Using computer simulations, we evaluated the potential of ~3.5 million compounds taken from several commercial databases to interact with the CaV2.1 channel. From this analysis we found ~17,500 materials that were positive (based on pre-determined criteria). A further refinement based on chemical treatability, availability, price and selectivity for CaV2.1 reduced the number to ~150 compounds, from which we finally evaluated 80 in functional electrophysiological studies. Based on this functional analysis, we identified 19 new compounds capable of selectively inhibiting CaV2.1 channel activity.

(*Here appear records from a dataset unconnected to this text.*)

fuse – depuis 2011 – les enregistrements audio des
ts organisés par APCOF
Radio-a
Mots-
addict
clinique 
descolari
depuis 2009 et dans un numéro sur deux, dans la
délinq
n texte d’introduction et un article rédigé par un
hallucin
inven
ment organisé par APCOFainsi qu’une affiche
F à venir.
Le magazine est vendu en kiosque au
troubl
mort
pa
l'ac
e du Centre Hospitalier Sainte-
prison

Our results suggest the identification of 6 structurally distinct and novel classes of small organic molecules with higher selectivity for CaV2.1 inhibition as prospective hits from which to develop Hemiplegic Migraine therapeutic tools in the future. One in particular shows inhibitory action on the Familial Hemiplegic Migraine mutant CaV2.1 disease relevant channel at concentrations which don’t affect the function of the “healthy” channel.
Hypothesis Vs. Findings
We validated our hypothesis and achieved our main goal: the identification of novel potent and selective inhibitors of CaV2.1 capable of preventing the excessive activity of CaV2.1 channels produced by human mutations leading to Hemiplegic Migraine, with minor side effects. Additionally, we have functionally characterized a CaV2.1 modulatory mechanism that emerges as a novel potential therapeutic target for migraine in general.
We focused our functional studies on one of the aspects of CaV2.1 channel activity: the opening of the channel in response to physiological electrical stimulation, which is the main property altered by mutations causing Hemiplegic Migraine. Further studies will be required to evaluate whether these compounds also alter other properties regulating CaV2.1 activity.
More importantly, future work is required to evaluate the consequences of CaV2.1 inhibition by these new compounds (and novel derivatives) on the release of neurotransmitters and neuronal hyper-excitation on Familial Hemiplegic Migraine animal models, in order to validate their therapeutic potential in preclinical studies.
What This Research Means to You
Our results provide novel molecular insights in the pharmacological modulation of CaV2.1 channels and form the basis for the refined development of small organic molecules with potential therapeutic use in Hemiplegic Migraine, and perhaps common migraine.